Q11. An educational researcher is interested in whether a new teaching method improves student test
scores. They randomly assign 100 students to either the control group (traditional teaching method) or the
experimental group (new teaching method) and administer a test at the end of the semester. Conduct a
two-sample t-test using Python to determine if there are any significant differences in test scores
between the two groups. If the results are significant, follow up with a post-hoc test to determine which
group(s) differ significantly from each other.

In [38]:
import pandas as pd
import scipy
from statsmodels.stats.multicomp import pairwise_tukeyhsd
data = {'Group': ['Control']*50 + ['Experimental']*50,
        'TestScores': [75, 80, 85, 78, 82, 79, 83, 81, 77, 80,
                       90, 85, 88, 92, 87, 89, 86, 91, 84, 88,
                       78, 82, 79, 83, 81, 77, 80, 75, 80, 85,
                       88, 92, 87, 89, 86, 91, 84, 88, 90, 85,
                       78, 82, 79, 83, 81, 77, 80, 75, 80, 85,
                       75, 80, 85, 78, 82, 79, 83, 81, 77, 80,
                       90, 85, 88, 92, 87, 89, 86, 91, 84, 88,
                       78, 82, 79, 83, 81, 77, 80, 75, 80, 85,
                       88, 92, 87, 89, 86, 91, 84, 88, 90, 85,
                       78, 82, 79, 83, 81, 77, 80, 75, 80, 85]}

df = pd.DataFrame(data)
control_score = df['TestScores'][df['Group']=='Control']
experimental_score = df['TestScores'][df['Group']=='Experimental']
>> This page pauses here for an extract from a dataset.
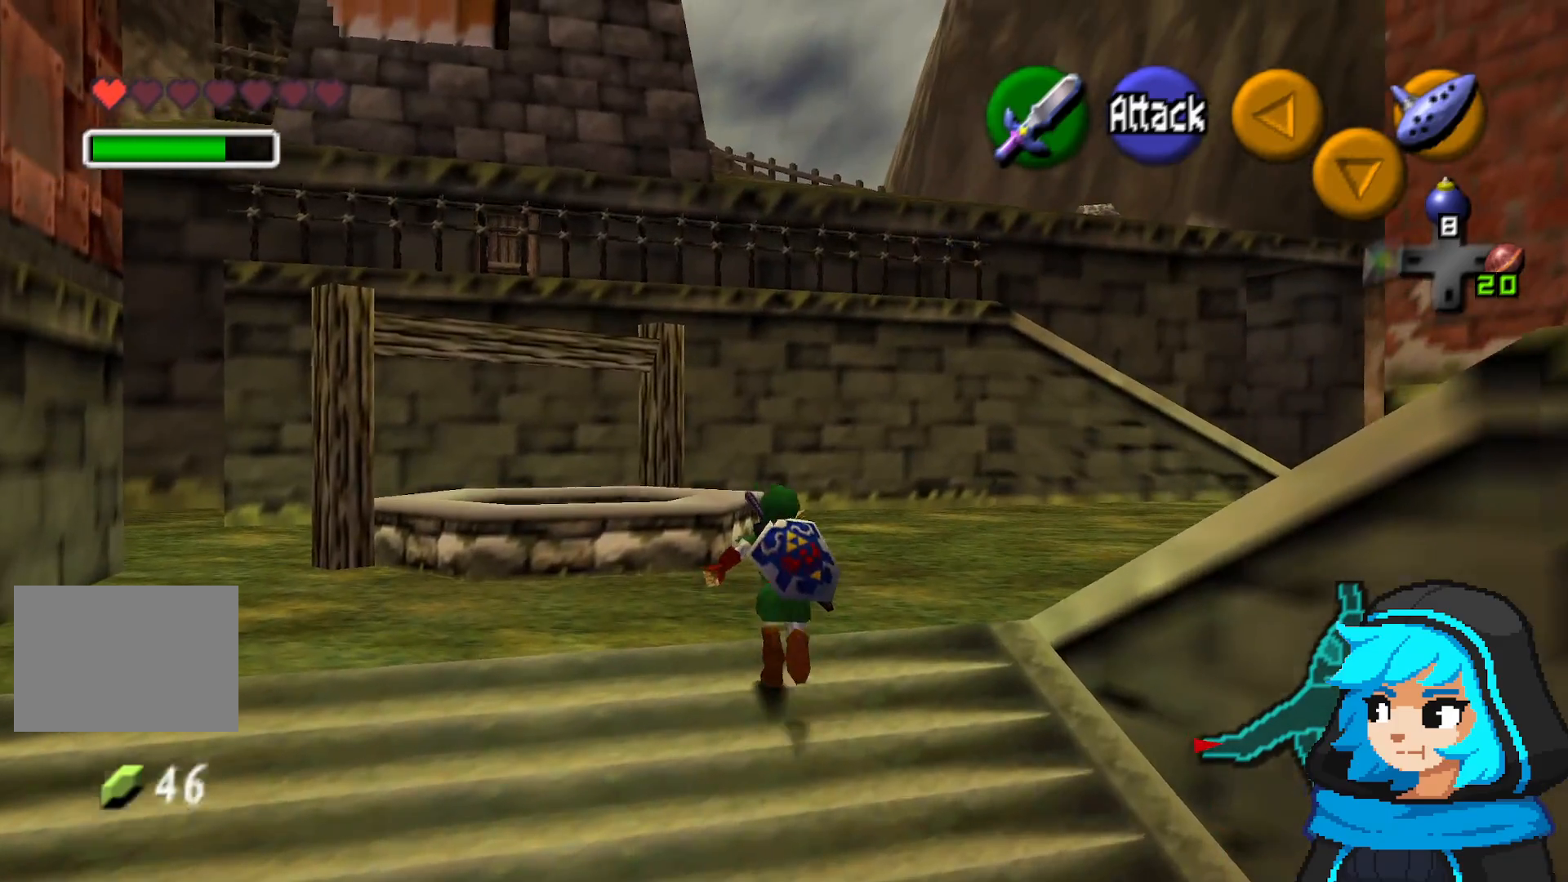
{"dt_ms": 500, "buttons": [], "left_stick": "up-right", "events": [[433, "left_stick", "up-right"]]}
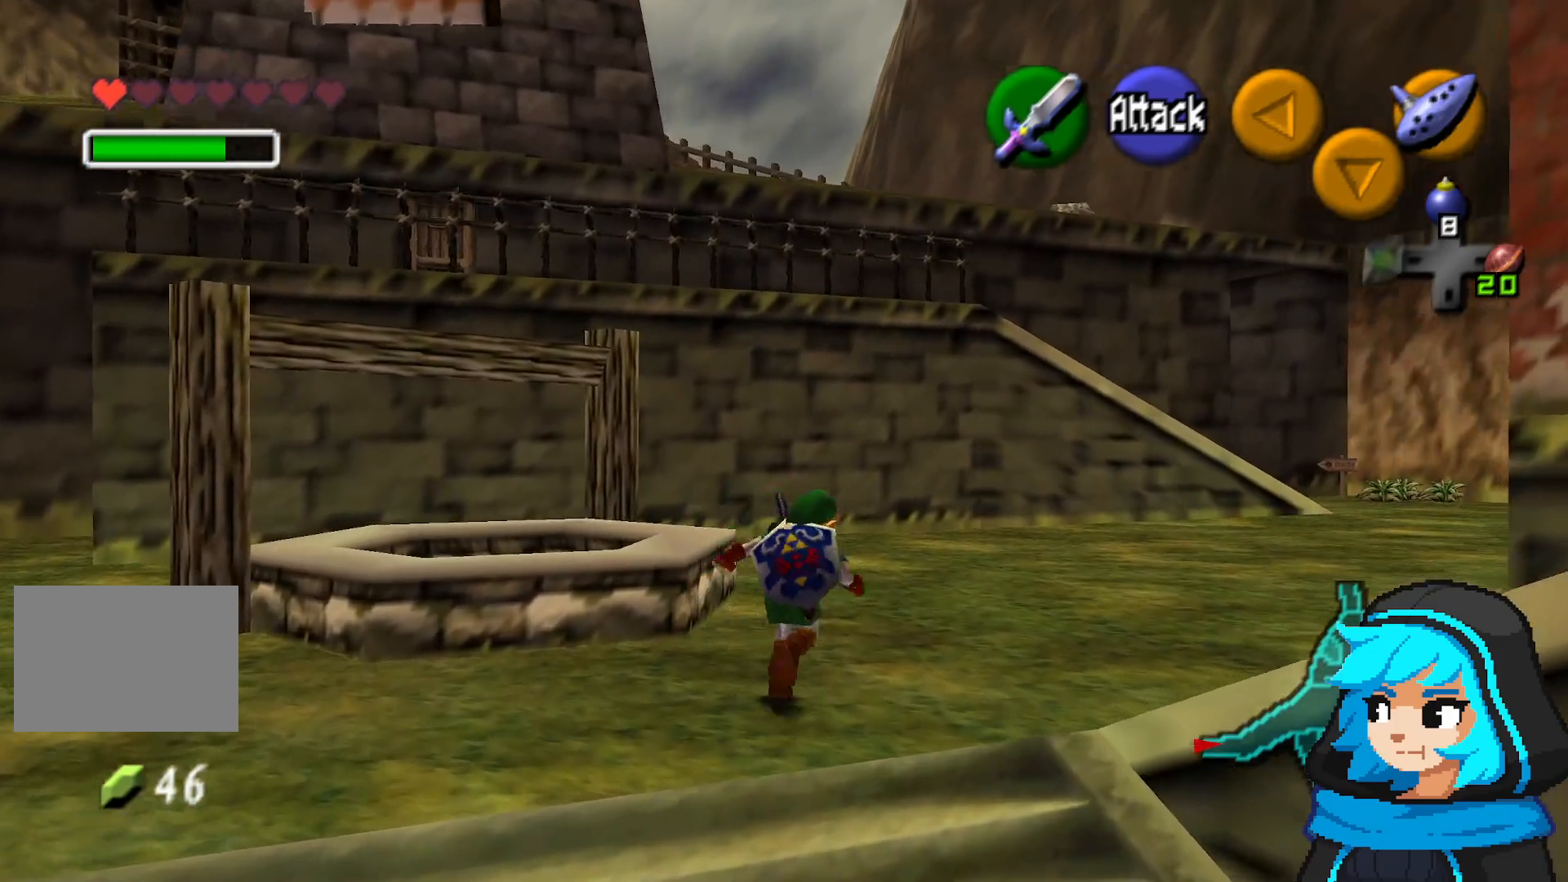
{"dt_ms": 500, "buttons": [], "left_stick": "up-right", "events": [[300, "left_stick", "up"], [483, "left_stick", "up-right"]]}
t_stats,p_value = scipy.stats.ttest_ind(control_score,experimental_score)

if p_value < 0.05:
  posthoc =  pairwise_tukeyhsd(df['TestScores'],df['Group'])
  print(posthoc)
else:
  print("No significant differences observed.")

No significant differences observed.


Q12. A researcher wants to know if there are any significant differences in the average daily sales of three
retail stores: Store A, Store B, and Store C. They randomly select 30 days and record the sales for each store
on those days. Conduct a repeated measures ANOVA using Python to determine if there are any
significant differences in sales between the three stores. If the results are significant, follow up with a post-
hoc test to determine which store(s) differ significantly from each other.

In [59]:
import pandas as pd
from statsmodels.stats.anova import AnovaRM
from statsmodels.stats.multicomp import pairwise_tukeyhsd

data = {'Day': list(range(30))*3,
        'Store': ['Store A']*30 + ['Store B']*30 + ['Store C']*30,
        'Sales': [50, 55, 48, 52, 54, 53, 56, 50, 58, 52,
                  60, 55, 52, 57, 59, 56, 54, 58, 51, 53,
                  49, 50, 55, 48, 52, 54, 53, 56, 50, 58,
                  60, 55, 52, 57, 59, 56, 54, 58, 51, 53,
                  49, 50, 55, 48, 52, 54, 53, 56, 50, 58,
                  60, 55, 52, 57, 59, 56, 54, 58, 51, 53,
                  49, 50, 55, 48, 52, 54, 53, 56, 50, 58,
                  60, 55, 52, 57, 59, 56, 54, 58, 51, 53,
                  49, 50, 55, 48, 52, 54, 53, 56, 50, 58]}

df = pd.DataFrame(data)

rmanova = AnovaRM(df,'Sales','Day',['Store'])
result = rmanova.fit()

if result.anova_table["Pr > F"]["Store"] < 0.05:
  posthoc = pairwise_tukeyhsd(df['Sales'], df['Store'])
  print(posthoc)
else:
    print("No significant differences observed.")

No significant differences observed.